Dessa forma, podemos dizer que no grande grupo do renascimento das línguas periféricas da Espanha, temos uma situação particular para cada uma das micronações. Catalunha foi a que conseguiu as maiores conquistas linguísticas e literárias, tanto pela

valorização da língua nas mais diversas situações cotidianas e camadas sociais, como pela qualidade no desenvolvimento literário no século XIX e XX, chegando a influenciar a literatura em castelhano com o Noucentisme, primeiramente cultivado em letras catalães. Já Galícia, está em uma posição intermediária, por sua condição sócio- econômica não conseguiu um efetivo reconhecimento da língua autóctone no século XIX, mas produziu literatura de qualidade com autores significativos. Entre as três micronações, o País Basco é a que ocupa uma posição mais singela no renascimento, pois não obteve melhores resultados nas letras por conta das dificuldades em sua peculiar situação linguística e por sua limitada tradição literária escrita. No entanto, constitui o que de forma mais forte impregnou-se do nacionalismo de negação a Espanha, o que reveste o País de um radicalismo, causando, no século XX, as manifestações terroristas do grupo separatista basco ETA (Euskadi Ta Askatasuna – País Basco e Liberdade).

No extremo oposto a toda a efervescência, por um lado, literária e, por outro, nacionalista do renascimento das micronações, principalmente, na segunda metade do século XIX, tem-se paralelamente na literatura em língua castelhana (na literatura espanhola) o eco do desastre político da Espanha do século XIX. Surge a “generación

del 98” e, curiosamente – ou até mesmo paradoxalmente ao contexto renascentista –,

autores de nações periféricas como Miguel de Unamuno (basco) ou Valle-Inclán (galego), por exemplo, buscam suas raízes na Espanha tradicional, naquela em que Castela representava a essência nacional.

Como vemos, a diversidade da Espanha como Estado “plurinacional” se mantém nas histórias dos renascimentos das literaturas periféricas do século XIX – e na história da literatura espanhola –, cada qual com suas minudências.

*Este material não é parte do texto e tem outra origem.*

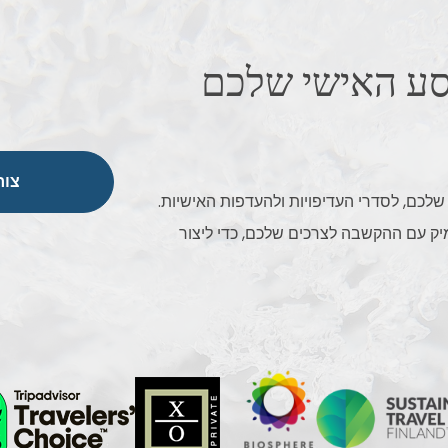
סע האישי שלכם
צור
שלכם, לסדרי העדיפויות ולהעדפות האישיות.
מיק עם ההקשבה לצרכים שלכם, כדי ליצור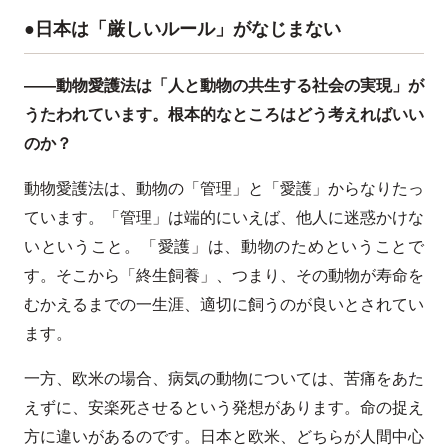
●日本は「厳しいルール」がなじまない
――動物愛護法は「人と動物の共生する社会の実現」が
うたわれています。根本的なところはどう考えればいい
のか？
動物愛護法は、動物の「管理」と「愛護」からなりたっ
ています。「管理」は端的にいえば、他人に迷惑かけな
いということ。「愛護」は、動物のためということで
す。そこから「終生飼養」、つまり、その動物が寿命を
むかえるまでの一生涯、適切に飼うのが良いとされてい
ます。
一方、欧米の場合、病気の動物については、苦痛をあた
えずに、安楽死させるという発想があります。命の捉え
方に違いがあるのです。日本と欧米、どちらが人間中心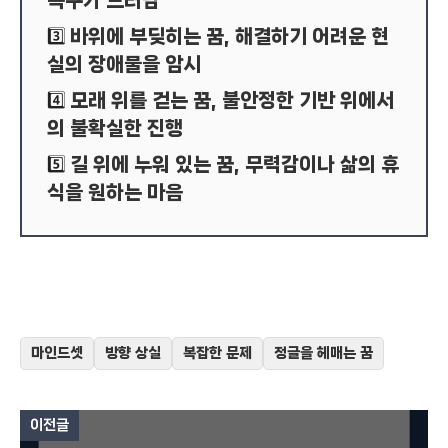
욕구가 드러남
바위에 부딪히는 꿈, 해결하기 어려운 현
3️⃣
실의 장애물을 암시
모래 위를 걷는 꿈, 불안정한 기반 위에서
4️⃣
의 불확실한 진행
길 위에 누워 있는 꿈, 무력감이나 삶의 휴
5️⃣
식을 원하는 마음
마인드셋
방향 상실
복잡한 문제
정글을 헤매는 꿈
이전글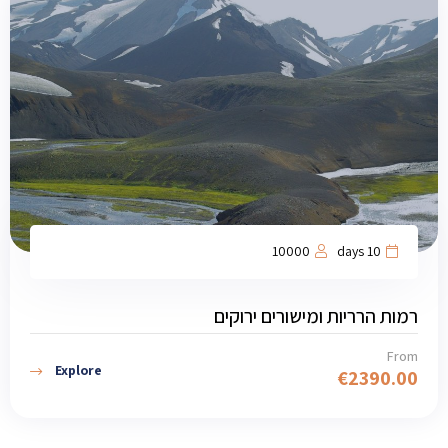
10000
10 days
רמות הרריות ומישורים ירוקים
From
Explore
€
2390.00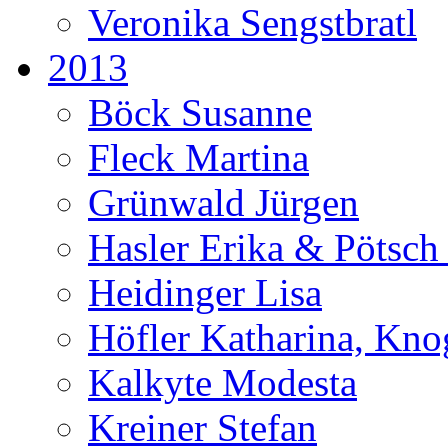
Veronika Sengstbratl
2013
Böck Susanne
Fleck Martina
Grünwald Jürgen
Hasler Erika & Pötsch
Heidinger Lisa
Höfler Katharina, Kno
Kalkyte Modesta
Kreiner Stefan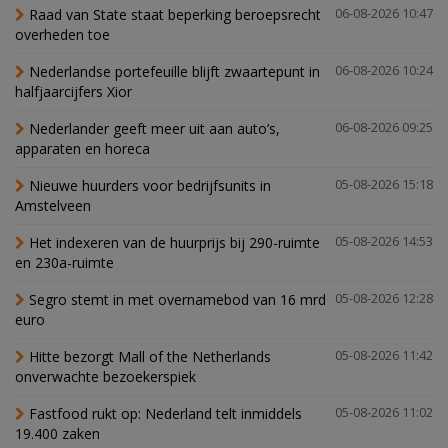
Raad van State staat beperking beroepsrecht
06-08-2026 10:47
overheden toe
Nederlandse portefeuille blijft zwaartepunt in
06-08-2026 10:24
halfjaarcijfers Xior
Nederlander geeft meer uit aan auto’s,
06-08-2026 09:25
apparaten en horeca
Nieuwe huurders voor bedrijfsunits in
05-08-2026 15:18
Amstelveen
Het indexeren van de huurprijs bij 290-ruimte
05-08-2026 14:53
en 230a-ruimte
Segro stemt in met overnamebod van 16 mrd
05-08-2026 12:28
euro
Hitte bezorgt Mall of the Netherlands
05-08-2026 11:42
onverwachte bezoekerspiek
Fastfood rukt op: Nederland telt inmiddels
05-08-2026 11:02
19.400 zaken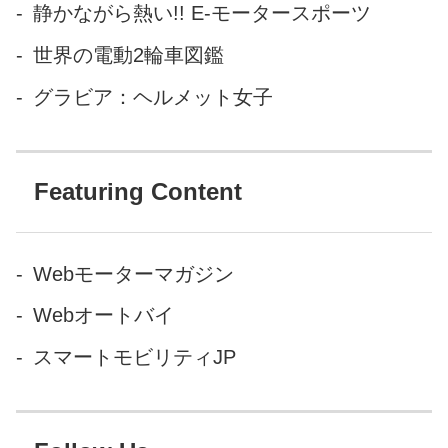
静かながら熱い!! E-モータースポーツ
いんですけど……」と聞かれ
たので、防寒の基礎をちとお
世界の電動2輪車図鑑
話させてください。案外知ら
グラビア：ヘルメット女子
ない方も多いようなので。 防
寒の基本 まず防寒着で...
Featuring Content
Webモーターマガジン
Webオートバイ
スマートモビリティJP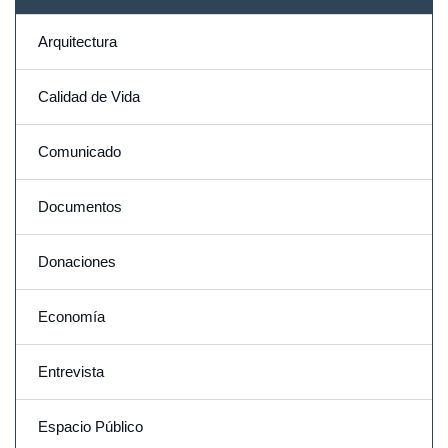
Arquitectura
Calidad de Vida
Comunicado
Documentos
Donaciones
Economía
Entrevista
Espacio Público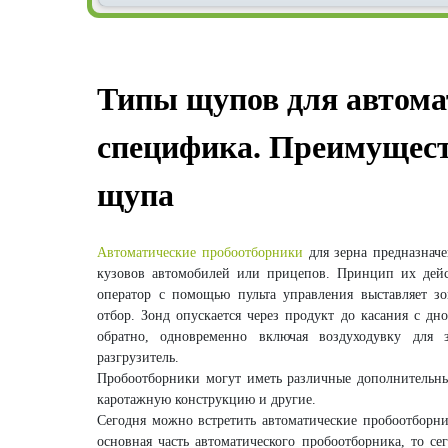
Типы щупов для автома
специфика. Преимущест
щупа
Автоматические пробоотборники
для зерна предназначе
кузовов автомобилей или прицепов. Принцип их дейст
оператор с помощью пульта управления выставляет зо
отбор. Зонд опускается через продукт до касания с дн
обратно, одновременно включая воздуходувку для 
разгрузитель.
Пробоотборники могут иметь различные дополнительны
каротажную конструкцию и другие.
Сегодня можно встретить автоматические пробоотборн
основная часть автоматического пробоотборника, то с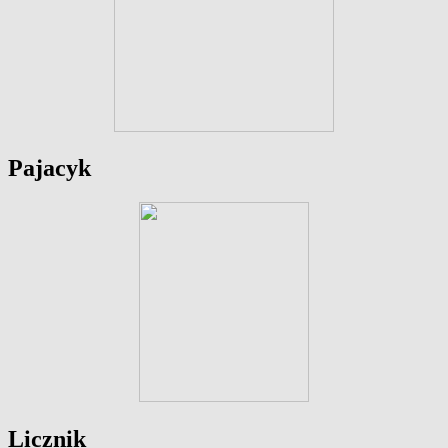
Pajacyk
Licznik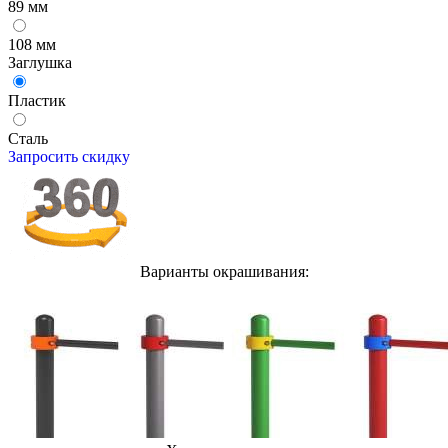
89 мм
108 мм
Заглушка
Пластик
Сталь
Запросить скидку
Варианты окрашивания: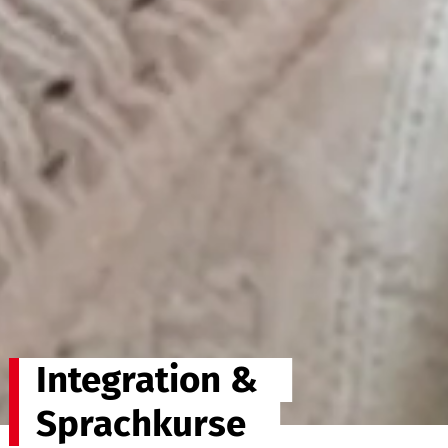
Integration &
Sprachkurse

Entre as especificidades das renascenças dessas nações, um caso único de uma figura artística especial e de uma obra literária de valor reconhecido, tanto na história literária galega como na castelhana, interessou-nos de imediato e levou-nos a elaboração dessa dissertação: a vida e a obra de Rosalía de Castro. Por isso, o próximo capítulo é totalmente dedicado a ela, a sua trajetória biográfica e literária que fez com que Rosalía seja reconhecida como ícone dos renascimentos e da luta pela valorização da nação através da língua e da literatura próprias.